Quilcock’s references to various details of the Cates affair appear infra, in Profiles #297 (Simoneaux), #298 (Prim & Gjetost), #299 (Brompton), #415 (Tenterhook), #416 (Jones-Anhinga), #417 (Tumressel), and #418 (Cates fils).

21

Ironically, this sounds like the way Quilcock met my mother. She was a junior at Mulholland and a recent student of his when she signed on to assist him and Scottwell-Scott with their summer fieldwork in the Sierra Nevada. They were married in the fall. As mentioned earlier, the union did not last; they separated the following July while collecting at Anza Borrego with a team that included Scottwell-Scott, Fitzgilbert, and my father (who had recently arrived out west, Harvard Ph.D. fresh in hand).
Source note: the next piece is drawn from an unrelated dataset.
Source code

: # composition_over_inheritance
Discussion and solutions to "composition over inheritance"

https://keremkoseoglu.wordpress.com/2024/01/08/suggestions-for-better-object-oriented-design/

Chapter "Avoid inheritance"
It appears that Quilcock was right to have pegged my father right away as a rival not just for Scottwell-Scott’s attention but for my mother’s as well. “I was awfully young, and I’d never met anyone as passionate as Hart,” my mother told me. “When your father showed up, well, he was passionate, too, and he was a man of better moods and cleaner habits and better prospects. Hart wasn’t a bad man, but you try living through a winter with him. Besides, Scottwell-Scott didn’t want anyone competing for Hart’s attention, anyway.” (Interview with Anna Sophia Parker, Grizzly Meadow, Nevada [October 1, 1965]).

22

While collecting in the hills above Tierra Blanca, Petitfour was mistaken for a Villista revolutionary and felled by a federale’s bullet.

23

Quilcock’s basis for this assertion remains unknown.

24

See Profile #298 (Prim & Gjetost), infra.

25

Quilcock, Flora of Coahuila, pp. 96-129.

26

Quilcock’s basis for tracing any conspiracy in re the Cates affair back to my father is unclear. In the absence of same, I find the accusation difficult to credit. He is no more specific with respect to his allegations that my father ever perpetrated an act of academic dishonesty.

27

My research suggests that she was the only woman other than my mother to whom Quilcock ever declared his love. His selection of her, though, was unfortunate; as her scandalous late-life memoir, Pistils at Dawn: An Erotic Life in the World of Botany (1961), made clear, her attentions were reserved for members of the fairer sex.

28

Imagine my father’s reaction when he first heard of Quilcock’s attempt to name the species after my mother!

29

My parents came to Mulholland in 1919, when Fitzgilbert, in his capacity as dean of sciences, recruited my father to take over as chair of the biology department. My mother received an assistant professorship as part of the arrangement. Quilcock, of course, took all of this as evidence of a conspiracy to drive him out of the university. Grimly defiant, he held his ground for six tense years, until he was undone by his erratic behavior. See Profile #424 (Fitzgilbert), infra.